Conscious AI and shrimps.
Photo credit: theFreesheet/Google ImageFX

The only scientifically justifiable position on artificial intelligence is “agnosticism”, meaning humans may never know if machines truly become conscious, according to a philosopher at the University of Cambridge.

In a new paper published in the journal Mind & Language, Dr Tom McClelland argues that the current gulf in our understanding allows tech companies to exploit the “next level of AI cleverness” for marketing purposes, potentially creating dangerous emotional dependencies in users.

“If you have an emotional connection with something premised on it being conscious and it’s not, that has the potential to be existentially toxic,” McClelland said. “This is surely exacerbated by the pumped-up rhetoric of the tech industry.”

The epistemic wall

McClelland, from Cambridge’s Department of History and Philosophy of Science, warns that we are currently facing an “epistemic wall”. While we can infer consciousness in animals based on shared biology, those rules do not apply to synthetic minds.

He argues that because we lack a “deep explanation” of how physical matter creates subjective experience in humans, we have no way to test for it in silicon. This leaves us unable to prove — or disprove — claims that an AI has “woken up”.

“We do not have a deep explanation of consciousness,” McClelland said. “There is no evidence to suggest that consciousness can emerge with the right computational structure, or indeed that consciousness is essentially biological.”

The sentience trap

The study makes a critical distinction between “consciousness” (awareness and perception) and “sentience” (the capacity for positive or negative feelings). McClelland argues that while companies invest billions in pursuing Artificial General Intelligence (AGI), the ethical red line should be sentience.

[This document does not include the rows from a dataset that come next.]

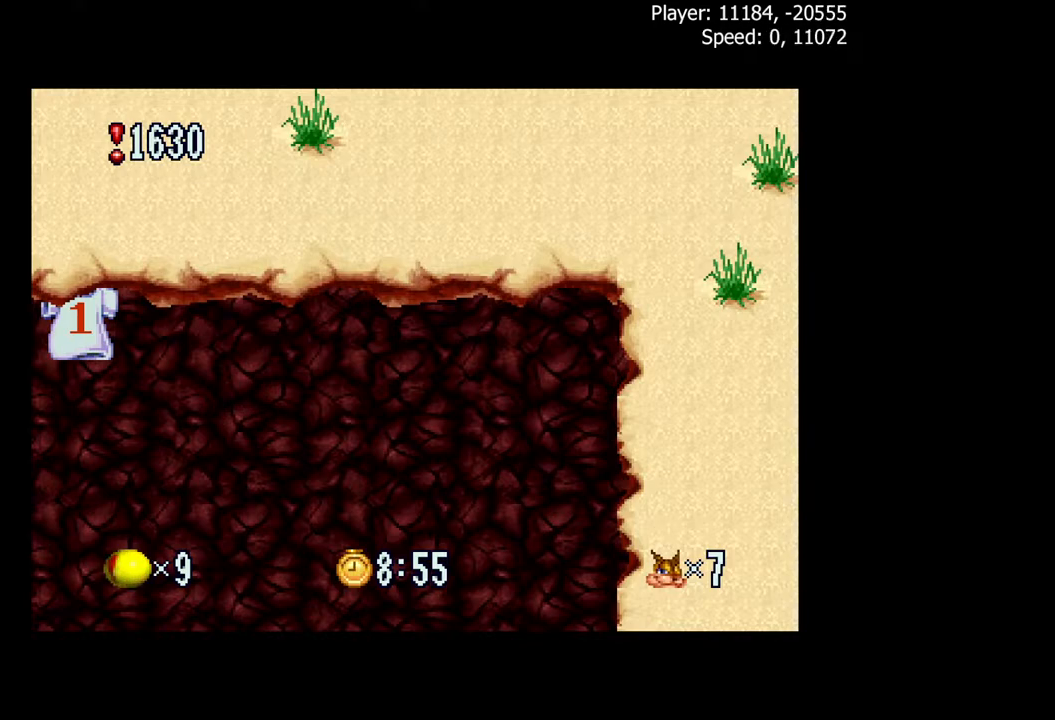
{"buttons": ["X", "DPAD_RIGHT"], "events": []}
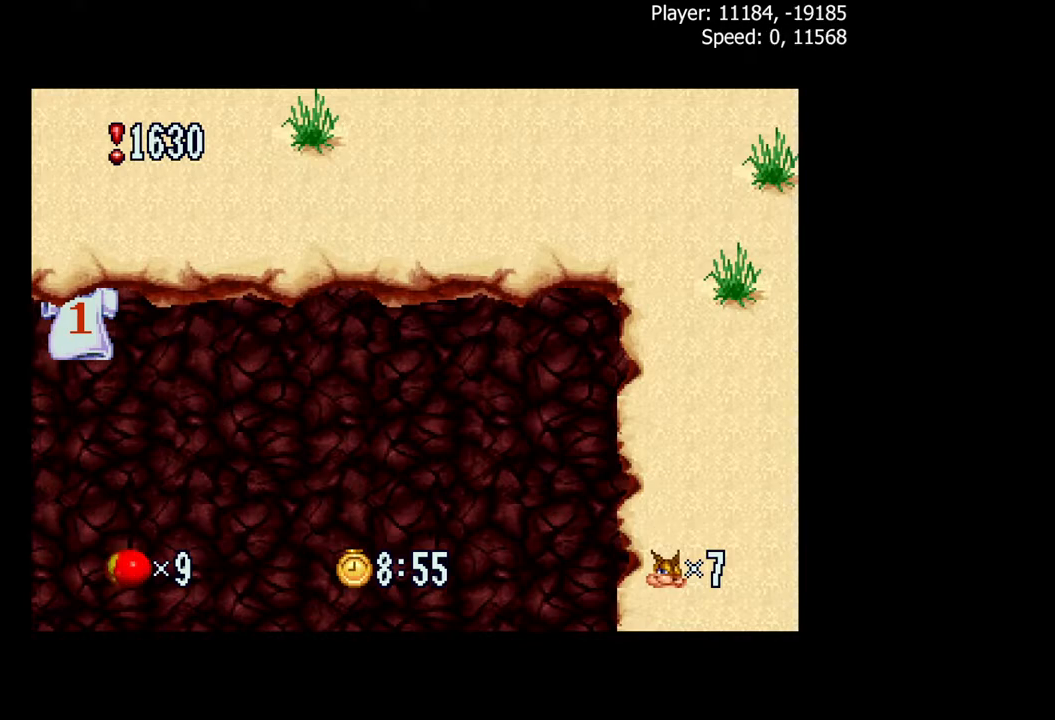
{"buttons": ["X", "DPAD_RIGHT"], "events": []}
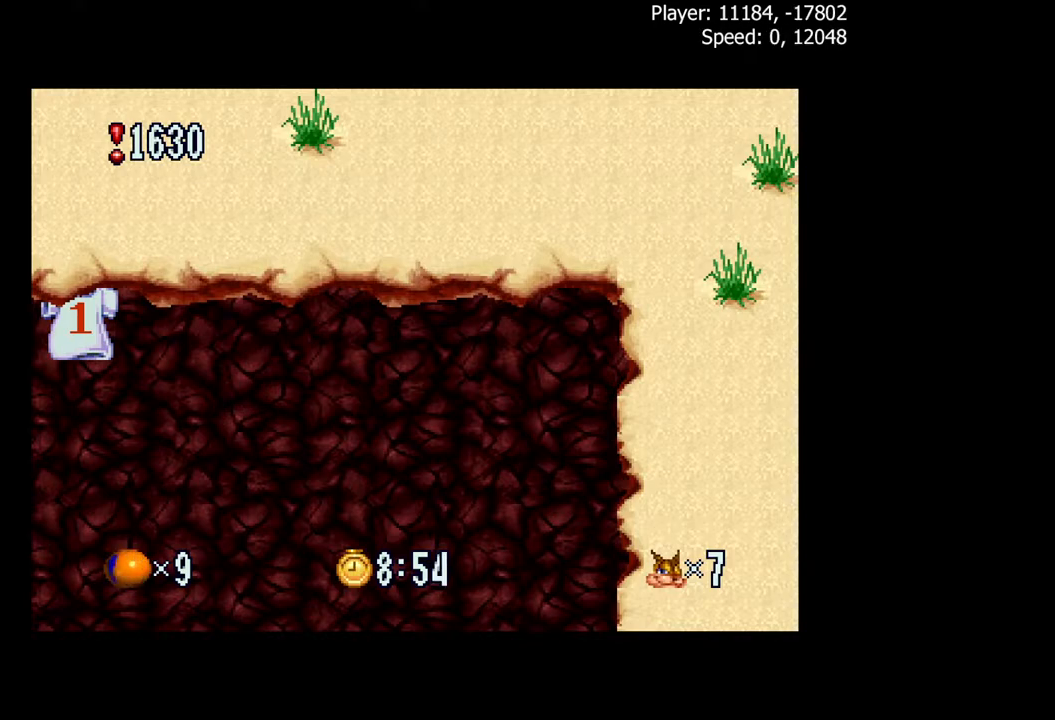
{"buttons": ["X", "DPAD_RIGHT"], "events": []}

“Consciousness would see AI develop perception and become self-aware, but this can still be a neutral state,” he explained. “Sentience involves conscious experiences that are good or bad, which is what makes an entity capable of suffering or enjoyment.”

He contends that mistaking a sophisticated chatbot for a sentient being could lead to a catastrophic misallocation of resources.

Gambling with ethics

The paper critiques the two dominant views in the field: “believers” who hold that replicating functional software equates with consciousness, and “sceptics” who insist on biological processes. McClelland argues that both sides are taking a “leap of faith” unsupported by current evidence.

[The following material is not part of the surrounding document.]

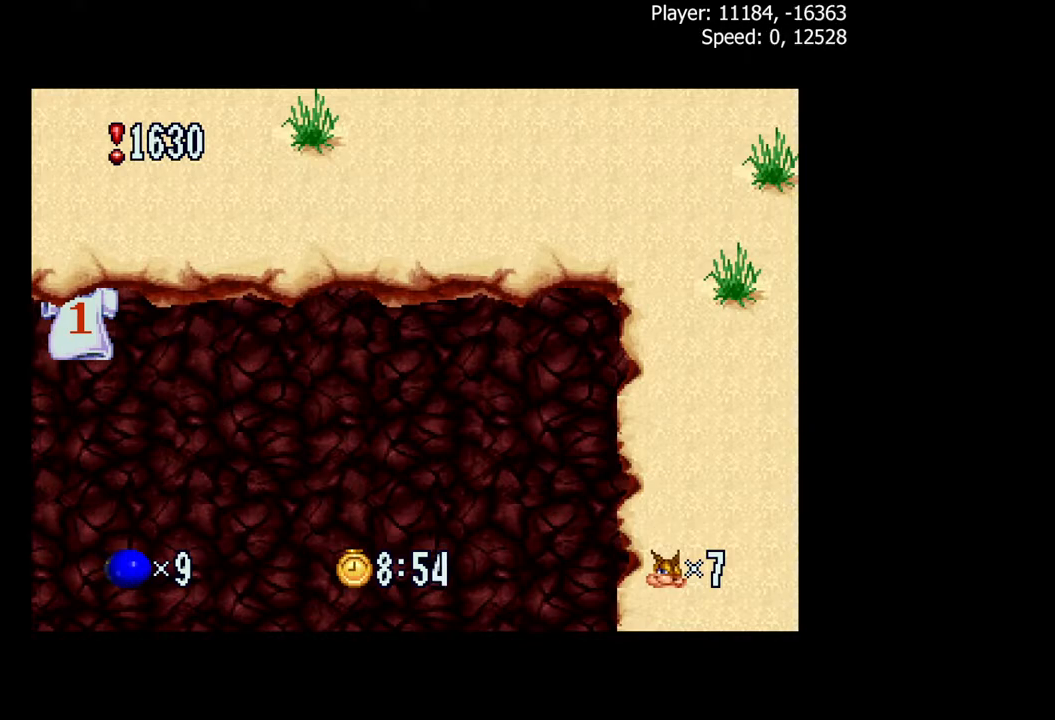
{"buttons": ["X", "DPAD_RIGHT"], "events": []}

This uncertainty creates a dangerous ethical gamble. Treating non-conscious machines as people could waste resources, whilst failing to recognise a truly conscious machine could lead to unintended cruelty.

To illustrate the point, McClelland draws a parallel with the natural world. “A growing body of evidence suggests that prawns could be capable of suffering, yet we kill around half a trillion prawns every year. Testing for consciousness in prawns is hard, but nothing like as hard as testing for consciousness in AI.”